Exercise instructions:
Leaving out all pictures, reproduce the entries below exactly, from the first line through the line that contains "index mcp: (69, 275)".

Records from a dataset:
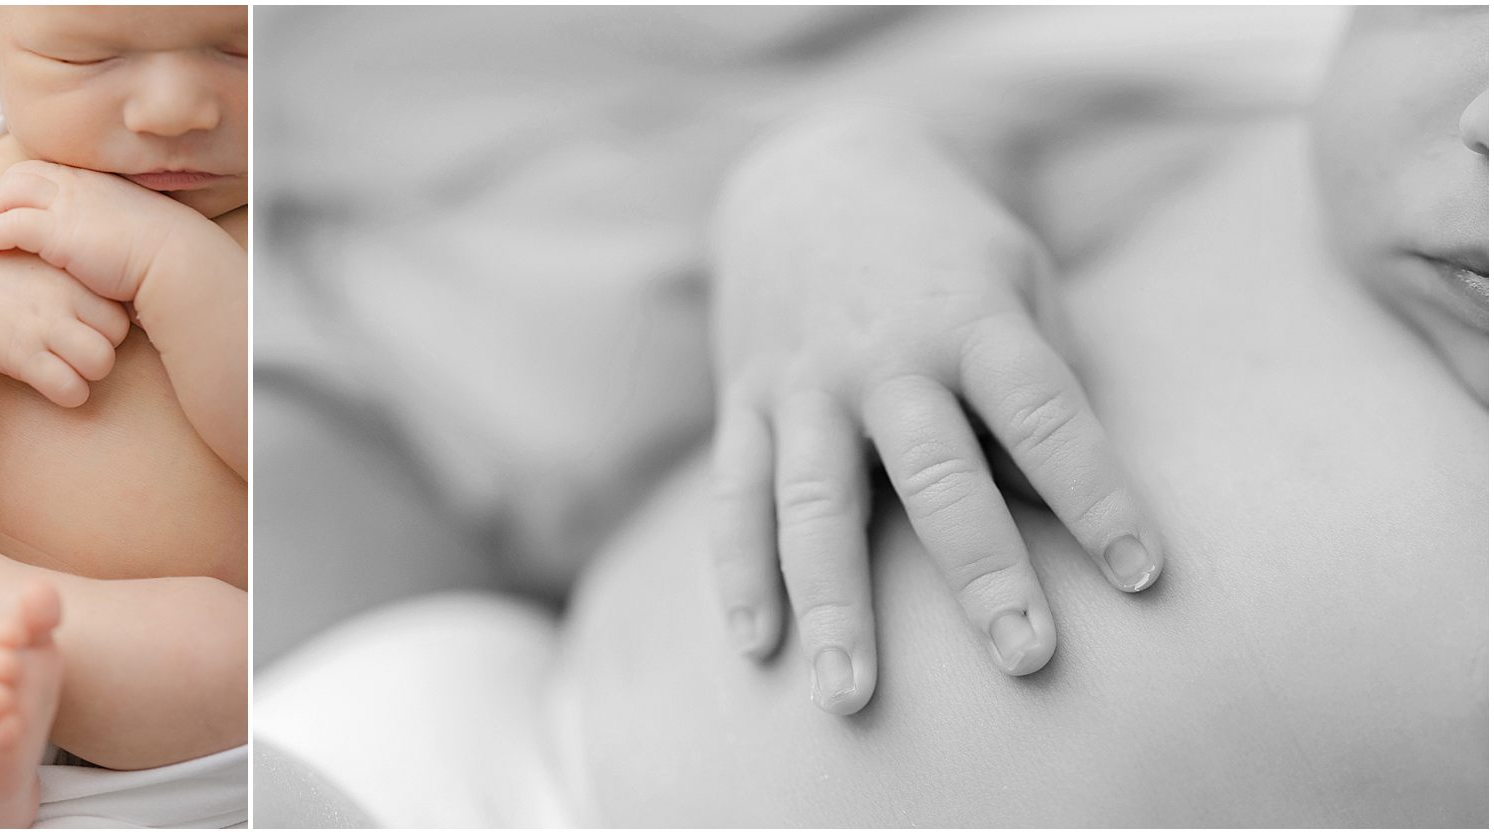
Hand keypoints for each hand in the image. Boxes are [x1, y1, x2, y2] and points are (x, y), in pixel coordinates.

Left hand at [0, 161, 215, 301]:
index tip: (3, 210)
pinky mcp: (56, 230)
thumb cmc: (164, 259)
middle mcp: (79, 186)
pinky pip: (6, 224)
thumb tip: (103, 245)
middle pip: (20, 177)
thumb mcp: (134, 233)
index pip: (45, 173)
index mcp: (97, 184)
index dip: (19, 190)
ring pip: (6, 195)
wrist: (179, 265)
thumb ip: (110, 229)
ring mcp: (67, 204)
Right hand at [0, 237, 130, 406]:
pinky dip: (69, 393)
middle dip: (103, 349)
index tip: (88, 330)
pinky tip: (50, 383)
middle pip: (118, 336)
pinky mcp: (21, 355)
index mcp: (69, 275)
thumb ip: (72, 276)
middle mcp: (62, 299)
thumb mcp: (37, 260)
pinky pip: (71, 388)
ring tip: (67, 368)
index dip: (108, 327)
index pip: (120, 310)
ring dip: (89, 374)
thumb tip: (106, 287)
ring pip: (101, 363)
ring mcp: (42, 327)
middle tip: (78, 351)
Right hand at [708, 111, 1165, 714]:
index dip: (1098, 496)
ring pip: (814, 504)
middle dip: (982, 571)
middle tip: (1027, 658)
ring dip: (833, 602)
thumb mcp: (1017, 274)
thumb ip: (1042, 376)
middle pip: (936, 475)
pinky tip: (755, 645)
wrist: (811, 170)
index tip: (1143, 577)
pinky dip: (738, 571)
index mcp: (972, 318)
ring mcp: (803, 382)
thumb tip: (1055, 504)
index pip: (1047, 417)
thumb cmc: (943, 247)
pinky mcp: (744, 399)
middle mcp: (885, 357)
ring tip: (849, 695)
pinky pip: (735, 494)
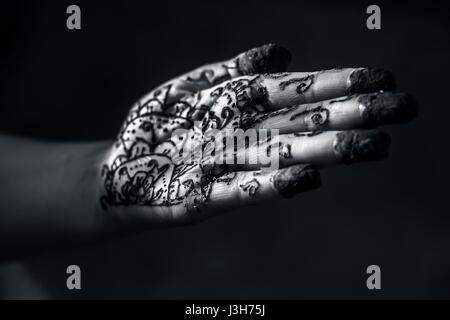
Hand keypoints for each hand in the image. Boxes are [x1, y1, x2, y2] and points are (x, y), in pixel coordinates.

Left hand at [99, 44, 416, 226]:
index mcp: (240, 107)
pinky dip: (273, 185)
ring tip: (372, 146)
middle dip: (351, 117)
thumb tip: (282, 52)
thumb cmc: (154, 128)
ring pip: (283, 156)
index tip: (381, 79)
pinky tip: (305, 177)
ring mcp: (226, 168)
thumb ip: (230, 70)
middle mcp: (243, 137)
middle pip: (302, 124)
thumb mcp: (187, 88)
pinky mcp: (203, 199)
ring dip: (326, 151)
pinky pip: (242, 190)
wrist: (117, 171)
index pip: (296, 92)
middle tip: (402, 111)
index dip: (338, 85)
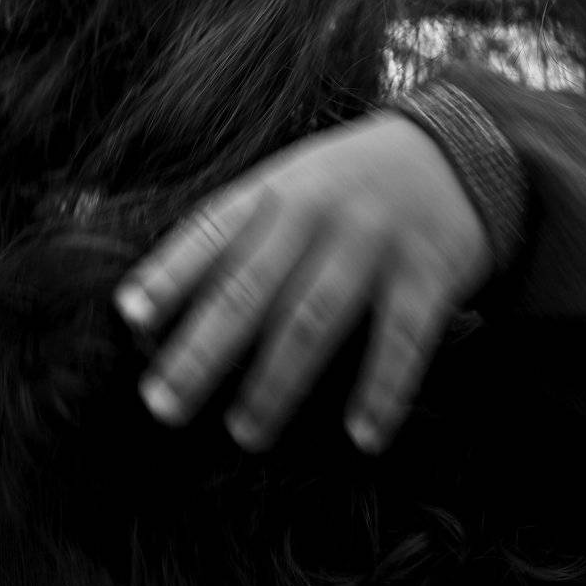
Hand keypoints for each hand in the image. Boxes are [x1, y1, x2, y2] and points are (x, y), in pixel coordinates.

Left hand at [113, 112, 493, 453]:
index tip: (130, 317)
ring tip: (244, 432)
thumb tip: (161, 302)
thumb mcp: (289, 184)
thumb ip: (237, 233)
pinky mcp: (428, 273)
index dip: (169, 274)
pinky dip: (381, 391)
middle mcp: (317, 212)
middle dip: (202, 350)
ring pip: (314, 319)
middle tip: (162, 403)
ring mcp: (373, 242)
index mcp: (274, 190)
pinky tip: (360, 437)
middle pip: (249, 287)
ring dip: (275, 382)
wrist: (454, 149)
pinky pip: (402, 341)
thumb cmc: (348, 182)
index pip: (210, 233)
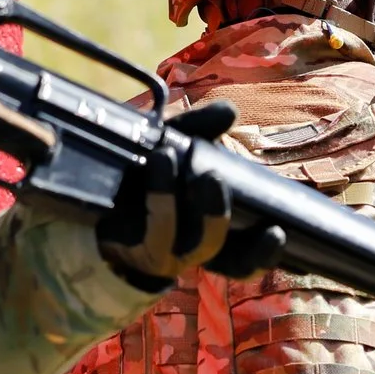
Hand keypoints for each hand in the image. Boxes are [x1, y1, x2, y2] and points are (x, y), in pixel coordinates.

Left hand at [98, 101, 284, 287]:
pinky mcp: (136, 249)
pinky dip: (159, 195)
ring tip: (168, 156)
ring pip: (192, 245)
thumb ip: (201, 129)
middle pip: (229, 260)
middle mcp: (197, 250)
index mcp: (218, 232)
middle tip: (213, 177)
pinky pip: (155, 231)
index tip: (279, 230)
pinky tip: (159, 160)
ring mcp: (167, 254)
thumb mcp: (176, 143)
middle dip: (223, 216)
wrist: (94, 188)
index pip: (249, 256)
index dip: (267, 251)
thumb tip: (229, 113)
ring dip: (186, 201)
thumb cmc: (147, 168)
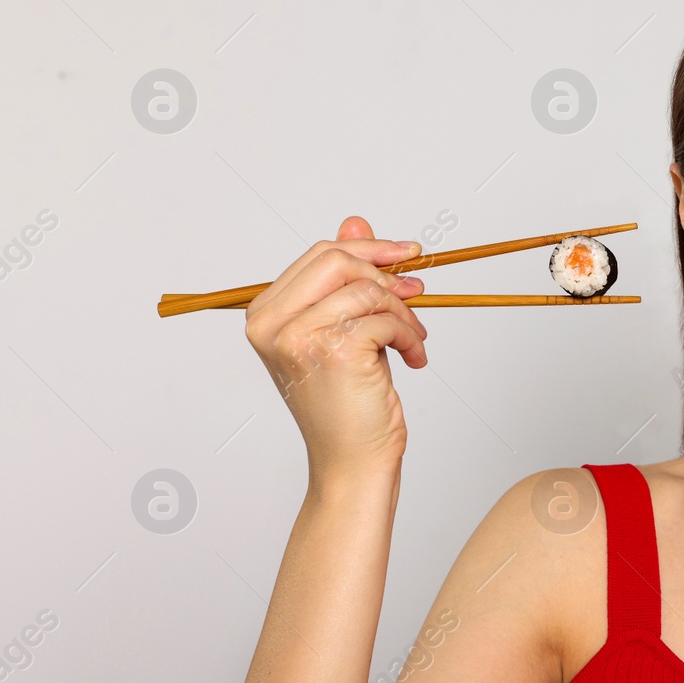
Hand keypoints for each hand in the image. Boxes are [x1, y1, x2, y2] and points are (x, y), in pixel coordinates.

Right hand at [244, 215, 428, 483]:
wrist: (352, 461)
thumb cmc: (348, 402)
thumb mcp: (343, 329)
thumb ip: (344, 278)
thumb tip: (355, 221)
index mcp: (265, 314)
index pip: (320, 255)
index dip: (369, 249)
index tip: (408, 254)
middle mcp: (271, 323)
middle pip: (338, 260)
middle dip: (386, 273)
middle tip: (417, 294)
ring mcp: (299, 336)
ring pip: (367, 289)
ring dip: (404, 312)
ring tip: (414, 339)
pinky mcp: (335, 349)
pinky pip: (387, 317)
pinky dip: (411, 336)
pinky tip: (414, 359)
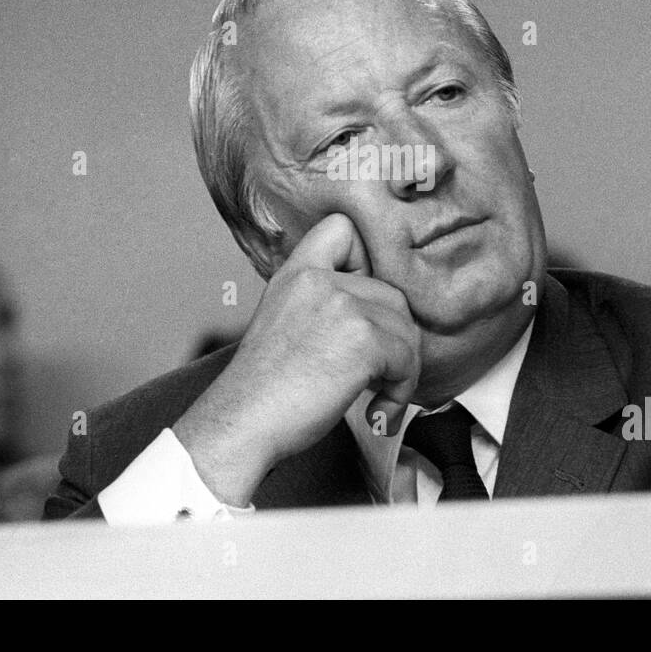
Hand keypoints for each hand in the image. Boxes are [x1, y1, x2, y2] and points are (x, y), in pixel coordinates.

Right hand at [173, 214, 420, 506]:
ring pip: (406, 329)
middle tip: (375, 374)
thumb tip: (379, 320)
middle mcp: (319, 282)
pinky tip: (377, 411)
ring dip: (401, 369)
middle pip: (391, 294)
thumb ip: (323, 306)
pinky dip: (400, 391)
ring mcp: (343, 307)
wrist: (243, 423)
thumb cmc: (263, 391)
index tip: (362, 305)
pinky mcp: (363, 341)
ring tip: (377, 397)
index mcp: (296, 274)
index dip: (366, 260)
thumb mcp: (284, 323)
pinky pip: (407, 360)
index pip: (343, 228)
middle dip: (393, 338)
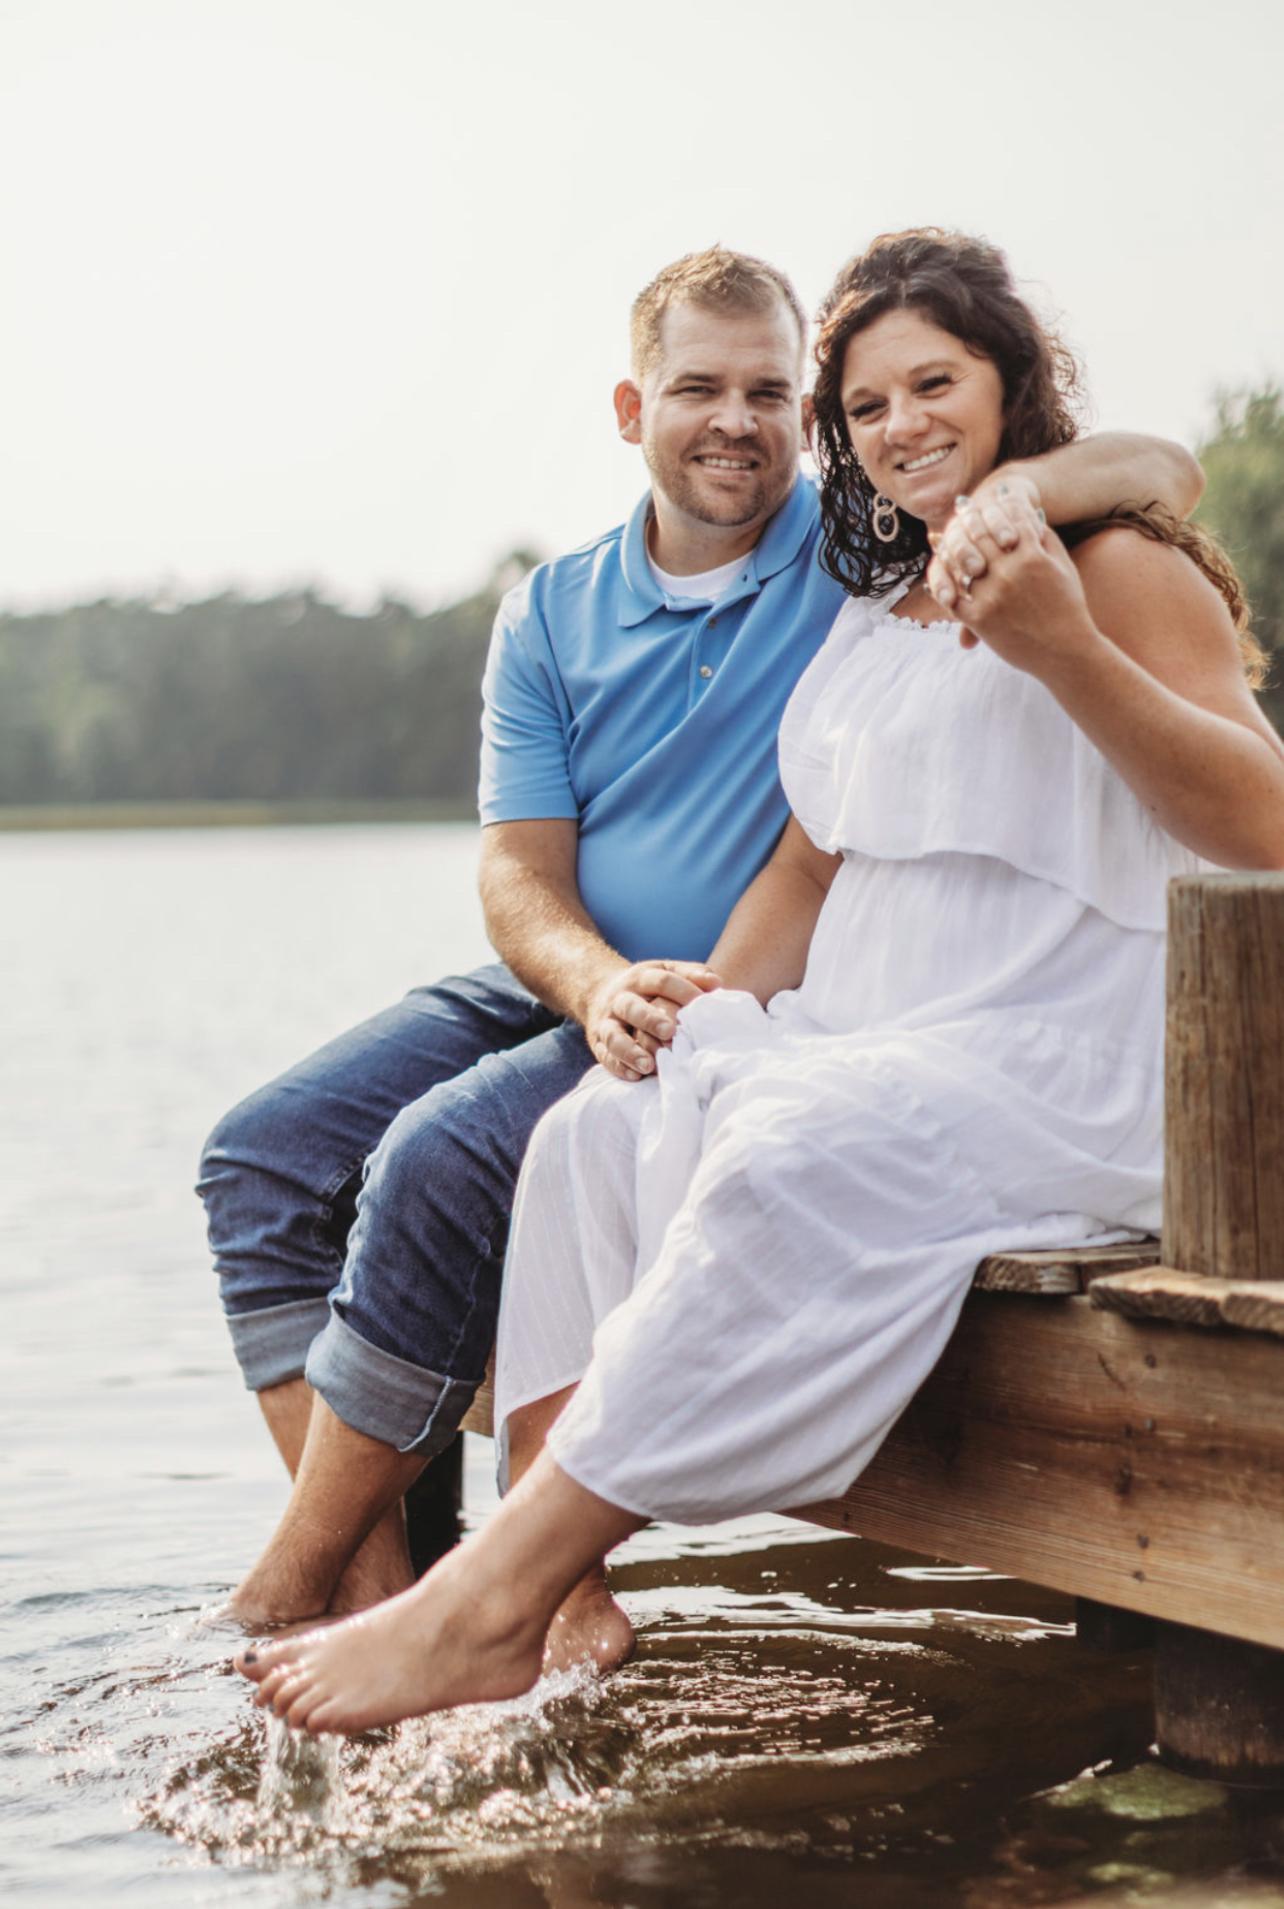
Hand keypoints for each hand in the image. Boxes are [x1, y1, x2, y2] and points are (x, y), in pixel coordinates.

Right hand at [583, 959, 721, 1081]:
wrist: (599, 993)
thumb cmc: (647, 988)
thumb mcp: (665, 973)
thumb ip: (691, 975)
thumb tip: (717, 984)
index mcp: (640, 978)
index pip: (660, 981)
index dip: (682, 991)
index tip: (702, 1004)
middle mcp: (620, 998)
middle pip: (632, 1007)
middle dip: (650, 1019)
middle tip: (671, 1031)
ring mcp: (606, 1022)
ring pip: (614, 1035)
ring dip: (630, 1051)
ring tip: (650, 1065)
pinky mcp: (598, 1043)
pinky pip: (605, 1056)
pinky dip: (619, 1066)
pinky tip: (636, 1076)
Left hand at [926, 483, 1096, 676]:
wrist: (1066, 651)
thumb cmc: (1068, 607)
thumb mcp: (1063, 567)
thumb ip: (1045, 540)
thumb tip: (1030, 515)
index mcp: (1032, 557)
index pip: (1009, 520)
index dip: (1001, 505)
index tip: (994, 496)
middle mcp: (1010, 573)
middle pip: (980, 537)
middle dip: (972, 520)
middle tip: (963, 509)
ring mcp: (992, 596)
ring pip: (963, 563)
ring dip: (954, 549)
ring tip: (946, 537)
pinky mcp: (980, 620)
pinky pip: (953, 597)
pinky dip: (945, 587)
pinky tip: (943, 579)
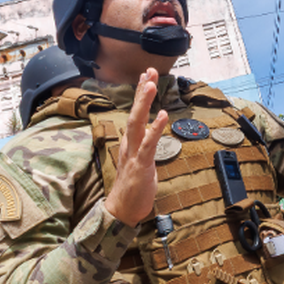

Written response:
Hand keypoints for each hand in the image. Boxes are [x1, y1, x2, y2] and points are (x, y), in pixel coordinates.

Left hand at [0, 161, 215, 301]:
index tip: (3, 210)
pinky mcp: (56, 230)
thumb cmc: (164, 259)
middle mcp: (79, 186)
pinky pip: (6, 224)
thumb tip: (103, 245)
middle pip: (20, 177)
thumb mcp: (134, 233)
index pip: (45, 173)
index mcp: (97, 184)
index dip: (19, 190)
ring pip: (6, 195)
wrist: (179, 265)
thumb ip: (110, 229)
ring mcp: (67, 204)
Right hand at [0, 237, 130, 406]:
pinky dip: (69, 393)
middle dip: (103, 349)
index tip: (88, 330)
pinky tip: (50, 383)
middle pip: (118, 336)
pinky mcp: (21, 355)
index mcp: (69, 275)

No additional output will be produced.